Puis un mot, un comportement, une phrase enclenchent des réactions et des interactions entre les travailleurs. Un temps d’échange verbal aux sujets variés manifeste la vie au sein de la vigne. Des éclats de rires, des débats politiques, des plaisanteries, des plaintes, des mots. C’est le signal d’une envie de partage. Une dynamique entre les professionnels émerge et participe à la formation et à la motivation de l’équipe.
Les échanges soulagent la répétition des gestes et des corps, subissants parfois des douleurs et de la fatigue. Alors, une énergie s’opère, les blagues et les réactions sont fortes, sans modérations dans la tonalité des voix. Même si vous voulez être ailleurs, vous ne pouvez pas. Vous êtes contaminés et pris volontiers dans ce jeu d’acteurs qui aurait inspiré sans nul doute Marcel Pagnol. Des personnalités attachantes avec leurs qualités et leurs défauts tissent des liens. L’individu est accepté dans un groupe tel qu’il est, sans jouer, à la seule condition, qu’il soit authentique.

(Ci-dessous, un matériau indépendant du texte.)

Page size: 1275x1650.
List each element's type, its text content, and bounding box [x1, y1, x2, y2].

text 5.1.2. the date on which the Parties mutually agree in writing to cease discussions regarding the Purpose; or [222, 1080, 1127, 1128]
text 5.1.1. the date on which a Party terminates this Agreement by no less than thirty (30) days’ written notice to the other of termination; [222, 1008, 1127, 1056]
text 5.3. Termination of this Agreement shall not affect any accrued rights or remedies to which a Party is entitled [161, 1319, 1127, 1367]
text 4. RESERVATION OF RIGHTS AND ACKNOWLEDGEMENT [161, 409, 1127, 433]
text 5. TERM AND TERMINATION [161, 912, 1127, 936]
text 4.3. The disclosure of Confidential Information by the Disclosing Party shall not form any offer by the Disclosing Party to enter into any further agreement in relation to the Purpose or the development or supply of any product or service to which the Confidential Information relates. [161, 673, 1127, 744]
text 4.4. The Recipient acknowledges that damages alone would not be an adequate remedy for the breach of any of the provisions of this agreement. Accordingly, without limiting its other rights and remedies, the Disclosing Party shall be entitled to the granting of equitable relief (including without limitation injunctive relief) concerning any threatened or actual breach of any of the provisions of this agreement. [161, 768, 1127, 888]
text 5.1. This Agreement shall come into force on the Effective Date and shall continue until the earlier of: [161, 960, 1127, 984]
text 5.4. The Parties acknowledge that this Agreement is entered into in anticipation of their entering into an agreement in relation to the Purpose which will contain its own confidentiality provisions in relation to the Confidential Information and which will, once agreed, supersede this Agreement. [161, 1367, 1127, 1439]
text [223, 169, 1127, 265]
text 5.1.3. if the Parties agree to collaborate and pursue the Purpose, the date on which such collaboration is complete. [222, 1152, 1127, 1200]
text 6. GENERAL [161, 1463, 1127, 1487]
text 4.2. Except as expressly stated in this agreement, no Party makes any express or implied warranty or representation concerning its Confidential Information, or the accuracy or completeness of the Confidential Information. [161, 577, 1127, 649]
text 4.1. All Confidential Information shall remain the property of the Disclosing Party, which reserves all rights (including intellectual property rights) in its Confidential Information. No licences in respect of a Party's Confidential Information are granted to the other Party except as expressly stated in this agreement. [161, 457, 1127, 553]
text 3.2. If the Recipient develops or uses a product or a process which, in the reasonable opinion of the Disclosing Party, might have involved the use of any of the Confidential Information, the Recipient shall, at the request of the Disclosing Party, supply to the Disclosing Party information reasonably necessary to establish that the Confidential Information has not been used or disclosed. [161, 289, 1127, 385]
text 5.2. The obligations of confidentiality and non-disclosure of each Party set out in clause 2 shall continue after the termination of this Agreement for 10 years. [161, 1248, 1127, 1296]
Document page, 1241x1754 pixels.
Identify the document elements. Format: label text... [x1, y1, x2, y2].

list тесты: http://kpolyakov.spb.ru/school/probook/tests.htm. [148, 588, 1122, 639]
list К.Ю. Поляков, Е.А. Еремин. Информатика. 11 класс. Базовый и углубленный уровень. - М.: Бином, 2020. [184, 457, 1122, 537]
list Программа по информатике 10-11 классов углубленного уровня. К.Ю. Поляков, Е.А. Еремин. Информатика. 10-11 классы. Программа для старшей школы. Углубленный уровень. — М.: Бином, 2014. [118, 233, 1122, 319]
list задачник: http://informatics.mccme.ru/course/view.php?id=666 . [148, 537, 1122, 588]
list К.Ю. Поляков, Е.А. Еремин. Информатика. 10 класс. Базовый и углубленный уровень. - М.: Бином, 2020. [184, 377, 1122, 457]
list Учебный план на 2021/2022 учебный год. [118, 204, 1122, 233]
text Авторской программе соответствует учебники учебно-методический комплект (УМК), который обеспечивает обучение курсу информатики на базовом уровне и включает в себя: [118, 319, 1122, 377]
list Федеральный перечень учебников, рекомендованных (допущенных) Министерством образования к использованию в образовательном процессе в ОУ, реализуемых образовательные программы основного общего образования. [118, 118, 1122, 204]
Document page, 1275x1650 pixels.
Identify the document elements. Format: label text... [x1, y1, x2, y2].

Parfois la fatigue et l’agacement se font sentir. Les râlements ne restent pas silencieux. Les reproches sont verbalisés avec humour ou pas, mais ils sont dits. La réplique arrive immédiatement, un bref échange parfois virulent et c’est terminé. Ici, il n’y a pas de censure, que des sujets à débattre. Nous sommes loin des institutions où la parole doit être réfléchie, anticipée et pensée avant que les mots ne sortent de la bouche.
La spontanéité est un autre adjectif descriptif d’une Colle. Aussi, la créativité, avec des sifflements, des chants émergeant des souches, des phrases dont la formulation et la composition s’inscrivent dans l’histoire et seront narrées lors des prochaines saisons.
Des sécateurs, des seaux, des mains, des bras, des jambes; le corps entier est mobilisé lors des vendanges. Certaines personnes trouvent la tâche «horrible». Combien d’entre vous avez entendu cette phrase comme menace lorsque vous étiez enfant: « Si tu ne travailles pas à l’école, tu finiras à la vigne ».
Une clarification doit être apportée. Aussi invraisemblable, incompréhensible que cela puisse être pour certains, les agriculteurs et les ouvriers agricoles peuvent éprouver du plaisir, un bien être pendant et après une tâche nécessitant de la force et de l’endurance. Le corps et la main sont leurs principaux outils de travail, le tout coordonné par des compétences cognitives. L’effort physique peut être un moyen de rencontre avec soi, une méditation et vous invite parfois à vouloir dépasser votre zone de confort.
Penser tout en travaillant et trouver des idées émergentes, rêver silencieusement. Ne pas penser et se concentrer sur les gestes, sentir les gouttes de sueur, le vent qui vient rafraîchir la nuque, les mains imbibées par le sucre du raisin; se sentir vivant; être présent. Se retourner sur le travail effectué, s’émerveiller de la nature et être satisfait de la tâche accomplie; la benne est remplie!
Un dernier point important à évoquer lors d’une journée de travail, celui de la pause, «l’Asmourzade»: petit déjeuner au milieu de la nature. Les coffres des voitures s’ouvrent et en cinq minutes tout est en place : chaises dépliées, table, verres, vin, fromage, plats cuisinés, desserts…un festin dans la bonne humeur en pleine nature.
Alors, préférez-vous ce récit ou celui du conducteur solitaire accompagné du grondement de la machine à vendanger? Comme une évidence à cultiver. Des individus, des sécateurs, des seaux; le mouvement, la vie; cette vision semble se rapprocher raisonnablement de notre nature, comme une évidence à cultiver.